Job continuó con su queja desde su lugar de miseria. Utilizando la exageración poética, Job poderosamente comunicaba su dolor presente y el sentimiento de que sería mucho mejor si nunca hubiera sobrevivido a tal catástrofe. Es fácil– Pero muy, muy equivocado– pensar que Job era un pecador porque era tan emocional. Pero la Biblia no nos presenta un enfoque estoico y sin emociones a los problemas de la vida. No se puede enfatizar lo suficientemente fuerte que los alarmantes sentimientos expresados en este discurso no significan que Job ha tenido un colapso mental. La prueba del Señor no es descubrir si Job puede quedarse sentado sin moverse como una pieza de madera. Job estaba equivocado en su comprensión de la vida después de la muerte, tal vez creía algo similar a la doctrina moderna de las almas dormidas, que dice que todos los muertos yacen en la tumba en una especie de estado suspendido hasta la resurrección del día final. La idea de las almas dormidas es errónea por lo que Pablo claramente escribió en 2 a los Corintios 5:6-8 – que entre tanto que estamos en el cuerpo, estamos ausentes del Señor. Pablo entendió que, si no estaba vivo en esta tierra, estaría en la presencia de Dios y no en un estado suspendido en una tumba. Pablo también entendió que si moría sería ganancia inmediata (Filipenses 1:21), lo cual también argumenta contra la idea de las almas durmientes. Entendemos que de ninguna manera esto aleja de la verdad de la Biblia al Libro de Job. Lo que es verdad es que Job sí dijo esto y realmente lo creía, la verdad de su afirmación debe ser evaluada de acuerdo al resto de la Biblia. Sin embargo, entendemos que Job no apuntaba a la certeza teológica ni deseaba explicar la vida después de la muerte. Él derramaba la agonía de su alma.
• • • •
- **Instrucciones de la tarea**: Indica qué sostiene la doctrina de las almas dormidas según el comentario sobre Job. Las entradas no intervienen en este trabajo.

[Entradas de datos extraídos]
• • • •
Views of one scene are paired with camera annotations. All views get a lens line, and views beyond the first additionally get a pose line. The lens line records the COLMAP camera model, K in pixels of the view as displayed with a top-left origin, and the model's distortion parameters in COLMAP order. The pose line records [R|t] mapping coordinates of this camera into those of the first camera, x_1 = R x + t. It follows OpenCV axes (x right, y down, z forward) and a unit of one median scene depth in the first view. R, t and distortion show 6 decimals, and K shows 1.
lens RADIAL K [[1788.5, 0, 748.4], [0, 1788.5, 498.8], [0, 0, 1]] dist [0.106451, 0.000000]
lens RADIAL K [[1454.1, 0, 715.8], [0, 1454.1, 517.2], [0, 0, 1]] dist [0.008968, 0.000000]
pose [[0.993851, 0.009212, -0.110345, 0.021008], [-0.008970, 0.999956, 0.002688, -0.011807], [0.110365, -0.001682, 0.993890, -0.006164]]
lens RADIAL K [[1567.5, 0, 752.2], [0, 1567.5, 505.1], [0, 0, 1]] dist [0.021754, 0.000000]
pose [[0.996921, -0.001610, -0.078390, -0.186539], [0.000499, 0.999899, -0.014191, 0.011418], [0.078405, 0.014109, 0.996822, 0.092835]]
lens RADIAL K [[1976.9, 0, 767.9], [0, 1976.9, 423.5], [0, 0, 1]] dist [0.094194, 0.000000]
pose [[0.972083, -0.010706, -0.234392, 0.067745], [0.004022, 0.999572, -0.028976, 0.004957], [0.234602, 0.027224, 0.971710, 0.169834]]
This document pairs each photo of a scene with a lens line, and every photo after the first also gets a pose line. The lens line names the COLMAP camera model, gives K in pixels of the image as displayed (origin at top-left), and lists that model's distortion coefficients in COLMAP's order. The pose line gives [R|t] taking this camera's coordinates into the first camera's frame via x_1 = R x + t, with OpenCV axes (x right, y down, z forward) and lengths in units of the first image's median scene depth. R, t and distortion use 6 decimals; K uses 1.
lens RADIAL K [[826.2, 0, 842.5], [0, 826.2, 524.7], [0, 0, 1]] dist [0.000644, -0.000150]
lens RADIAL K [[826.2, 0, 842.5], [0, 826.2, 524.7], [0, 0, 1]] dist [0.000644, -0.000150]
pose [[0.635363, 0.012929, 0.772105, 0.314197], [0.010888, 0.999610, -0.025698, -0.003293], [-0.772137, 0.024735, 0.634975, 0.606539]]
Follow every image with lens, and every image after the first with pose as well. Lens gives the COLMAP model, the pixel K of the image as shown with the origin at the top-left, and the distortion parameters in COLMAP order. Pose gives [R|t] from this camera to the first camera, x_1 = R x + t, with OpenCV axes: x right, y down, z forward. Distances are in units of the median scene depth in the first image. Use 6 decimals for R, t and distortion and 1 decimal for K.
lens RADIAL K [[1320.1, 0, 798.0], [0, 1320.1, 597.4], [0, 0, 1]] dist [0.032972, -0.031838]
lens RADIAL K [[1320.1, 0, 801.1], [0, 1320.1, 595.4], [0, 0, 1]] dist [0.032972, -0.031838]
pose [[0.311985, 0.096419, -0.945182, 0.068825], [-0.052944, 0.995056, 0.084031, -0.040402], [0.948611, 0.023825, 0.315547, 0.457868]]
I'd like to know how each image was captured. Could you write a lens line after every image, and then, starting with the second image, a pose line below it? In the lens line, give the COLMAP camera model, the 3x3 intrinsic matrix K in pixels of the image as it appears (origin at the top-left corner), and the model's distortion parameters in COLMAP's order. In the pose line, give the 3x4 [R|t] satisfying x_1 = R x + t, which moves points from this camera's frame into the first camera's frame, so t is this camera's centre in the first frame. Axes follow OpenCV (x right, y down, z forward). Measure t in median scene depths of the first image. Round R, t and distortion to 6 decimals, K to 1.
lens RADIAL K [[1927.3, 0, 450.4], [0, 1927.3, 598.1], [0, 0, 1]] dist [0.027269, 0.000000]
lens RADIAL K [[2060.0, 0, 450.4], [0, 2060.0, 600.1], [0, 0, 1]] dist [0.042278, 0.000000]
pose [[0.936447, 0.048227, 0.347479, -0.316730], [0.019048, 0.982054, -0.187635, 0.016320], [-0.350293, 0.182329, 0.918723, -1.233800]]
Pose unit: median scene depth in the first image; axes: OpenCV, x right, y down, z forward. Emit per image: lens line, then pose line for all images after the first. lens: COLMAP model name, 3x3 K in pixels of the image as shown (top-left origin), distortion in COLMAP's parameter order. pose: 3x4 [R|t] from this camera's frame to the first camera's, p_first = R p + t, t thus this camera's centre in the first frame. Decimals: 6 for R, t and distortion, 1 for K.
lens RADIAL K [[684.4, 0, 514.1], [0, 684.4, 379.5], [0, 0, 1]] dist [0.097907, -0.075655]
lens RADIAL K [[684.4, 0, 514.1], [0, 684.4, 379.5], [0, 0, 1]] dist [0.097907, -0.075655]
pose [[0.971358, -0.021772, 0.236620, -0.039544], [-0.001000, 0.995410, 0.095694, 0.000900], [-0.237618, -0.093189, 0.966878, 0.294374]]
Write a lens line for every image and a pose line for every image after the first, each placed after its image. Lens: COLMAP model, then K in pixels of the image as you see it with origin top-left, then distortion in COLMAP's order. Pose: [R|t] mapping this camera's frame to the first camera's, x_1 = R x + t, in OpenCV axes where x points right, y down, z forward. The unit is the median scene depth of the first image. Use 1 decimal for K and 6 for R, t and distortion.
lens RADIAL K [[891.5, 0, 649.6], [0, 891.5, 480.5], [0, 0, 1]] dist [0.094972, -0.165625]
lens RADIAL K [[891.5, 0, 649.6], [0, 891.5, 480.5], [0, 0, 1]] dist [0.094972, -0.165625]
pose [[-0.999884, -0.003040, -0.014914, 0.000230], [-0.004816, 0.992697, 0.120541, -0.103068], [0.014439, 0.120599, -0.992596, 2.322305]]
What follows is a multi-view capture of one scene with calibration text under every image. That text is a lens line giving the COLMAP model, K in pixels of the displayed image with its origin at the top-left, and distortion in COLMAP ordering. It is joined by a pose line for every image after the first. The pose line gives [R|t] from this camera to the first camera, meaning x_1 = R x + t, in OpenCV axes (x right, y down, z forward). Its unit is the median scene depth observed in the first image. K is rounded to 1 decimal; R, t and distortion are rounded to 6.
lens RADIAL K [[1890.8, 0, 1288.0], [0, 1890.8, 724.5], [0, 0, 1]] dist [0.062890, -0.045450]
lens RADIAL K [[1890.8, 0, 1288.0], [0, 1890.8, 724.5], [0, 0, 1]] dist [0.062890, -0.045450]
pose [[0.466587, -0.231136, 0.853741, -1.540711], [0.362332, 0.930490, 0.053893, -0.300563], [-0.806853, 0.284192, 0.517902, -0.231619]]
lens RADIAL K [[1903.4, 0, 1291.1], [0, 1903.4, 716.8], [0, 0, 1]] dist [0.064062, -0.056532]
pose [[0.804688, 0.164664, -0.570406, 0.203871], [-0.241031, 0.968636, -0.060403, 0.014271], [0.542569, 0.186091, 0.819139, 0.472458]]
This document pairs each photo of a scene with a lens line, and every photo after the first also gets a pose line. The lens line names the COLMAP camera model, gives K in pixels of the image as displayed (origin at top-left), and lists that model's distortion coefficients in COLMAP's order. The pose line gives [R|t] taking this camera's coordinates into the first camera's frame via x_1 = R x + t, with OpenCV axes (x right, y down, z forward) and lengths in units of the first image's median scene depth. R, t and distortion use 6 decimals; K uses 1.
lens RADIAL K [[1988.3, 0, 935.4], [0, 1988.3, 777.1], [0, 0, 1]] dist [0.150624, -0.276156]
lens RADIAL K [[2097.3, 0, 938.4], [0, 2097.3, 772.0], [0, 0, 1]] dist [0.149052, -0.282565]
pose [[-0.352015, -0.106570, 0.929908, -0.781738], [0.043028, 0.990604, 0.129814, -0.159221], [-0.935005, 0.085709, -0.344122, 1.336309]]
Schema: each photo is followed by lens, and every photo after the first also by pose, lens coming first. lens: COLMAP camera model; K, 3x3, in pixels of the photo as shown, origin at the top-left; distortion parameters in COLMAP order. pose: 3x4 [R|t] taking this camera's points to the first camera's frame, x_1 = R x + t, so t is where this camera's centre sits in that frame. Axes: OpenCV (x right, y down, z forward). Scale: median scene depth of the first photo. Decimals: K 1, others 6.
• • • •
- **Respuesta a la tarea**: Sostiene que todos los muertos yacen en la tumba en una especie de estado suspendido hasta la resurrección del día final.